DATA SECTION ->
= = = =

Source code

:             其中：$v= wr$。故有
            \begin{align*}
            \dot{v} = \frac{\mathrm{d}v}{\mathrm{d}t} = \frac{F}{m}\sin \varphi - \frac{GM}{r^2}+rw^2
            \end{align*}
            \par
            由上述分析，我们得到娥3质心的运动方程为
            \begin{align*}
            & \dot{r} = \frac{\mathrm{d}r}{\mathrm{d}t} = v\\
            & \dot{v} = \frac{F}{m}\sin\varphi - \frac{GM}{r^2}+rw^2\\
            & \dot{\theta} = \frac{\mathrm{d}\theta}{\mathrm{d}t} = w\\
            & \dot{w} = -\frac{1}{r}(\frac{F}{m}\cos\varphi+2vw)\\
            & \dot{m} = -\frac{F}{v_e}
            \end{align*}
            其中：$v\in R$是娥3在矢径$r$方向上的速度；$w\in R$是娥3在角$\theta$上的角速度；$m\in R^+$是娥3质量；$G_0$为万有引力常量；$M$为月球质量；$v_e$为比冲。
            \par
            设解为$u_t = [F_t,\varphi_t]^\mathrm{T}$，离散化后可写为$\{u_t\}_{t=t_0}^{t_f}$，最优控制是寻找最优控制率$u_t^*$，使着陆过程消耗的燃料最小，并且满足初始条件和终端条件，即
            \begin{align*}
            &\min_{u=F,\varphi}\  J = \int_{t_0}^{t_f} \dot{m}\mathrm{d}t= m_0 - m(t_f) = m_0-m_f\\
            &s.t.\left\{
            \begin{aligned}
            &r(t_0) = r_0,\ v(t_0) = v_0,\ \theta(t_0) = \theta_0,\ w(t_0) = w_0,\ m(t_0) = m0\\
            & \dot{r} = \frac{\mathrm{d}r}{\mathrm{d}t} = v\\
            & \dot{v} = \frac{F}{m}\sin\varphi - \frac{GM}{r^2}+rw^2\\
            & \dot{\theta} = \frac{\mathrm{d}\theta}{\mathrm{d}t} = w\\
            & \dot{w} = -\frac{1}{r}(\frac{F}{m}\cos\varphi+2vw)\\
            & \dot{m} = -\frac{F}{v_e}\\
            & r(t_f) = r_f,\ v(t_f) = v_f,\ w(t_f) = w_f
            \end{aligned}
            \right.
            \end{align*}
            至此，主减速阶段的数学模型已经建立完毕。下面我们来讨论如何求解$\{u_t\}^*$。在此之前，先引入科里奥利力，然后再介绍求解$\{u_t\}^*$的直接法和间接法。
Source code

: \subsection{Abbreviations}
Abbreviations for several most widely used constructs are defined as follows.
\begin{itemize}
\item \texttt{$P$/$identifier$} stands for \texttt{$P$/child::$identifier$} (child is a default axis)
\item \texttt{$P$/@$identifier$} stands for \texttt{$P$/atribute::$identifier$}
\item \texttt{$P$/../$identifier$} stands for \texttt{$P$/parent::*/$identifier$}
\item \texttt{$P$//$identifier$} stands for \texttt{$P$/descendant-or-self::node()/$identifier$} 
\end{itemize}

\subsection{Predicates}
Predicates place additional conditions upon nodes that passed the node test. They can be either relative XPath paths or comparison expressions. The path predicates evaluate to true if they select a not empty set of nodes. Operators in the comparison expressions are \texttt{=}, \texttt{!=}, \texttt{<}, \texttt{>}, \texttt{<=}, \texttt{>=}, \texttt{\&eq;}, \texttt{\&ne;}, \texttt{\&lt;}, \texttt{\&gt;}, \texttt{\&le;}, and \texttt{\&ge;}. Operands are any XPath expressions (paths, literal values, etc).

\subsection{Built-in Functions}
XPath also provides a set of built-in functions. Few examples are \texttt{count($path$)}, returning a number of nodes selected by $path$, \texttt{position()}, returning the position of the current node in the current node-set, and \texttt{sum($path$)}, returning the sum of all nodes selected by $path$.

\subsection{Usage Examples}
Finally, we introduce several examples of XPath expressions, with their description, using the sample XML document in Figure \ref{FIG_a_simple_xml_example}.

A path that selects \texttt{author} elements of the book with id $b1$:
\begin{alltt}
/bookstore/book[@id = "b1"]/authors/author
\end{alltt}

= = = =

YOUR INSTRUCTIONS ->
Your answer should be the lines from the one containing "A path that" through the last line of the records, repeated exactly and with nothing added.

RESPONSE BELOW ->
A path that selects \texttt{author} elements of the book with id $b1$:
\begin{alltt}
/bookstore/book[@id = "b1"]/authors/author
\end{alltt}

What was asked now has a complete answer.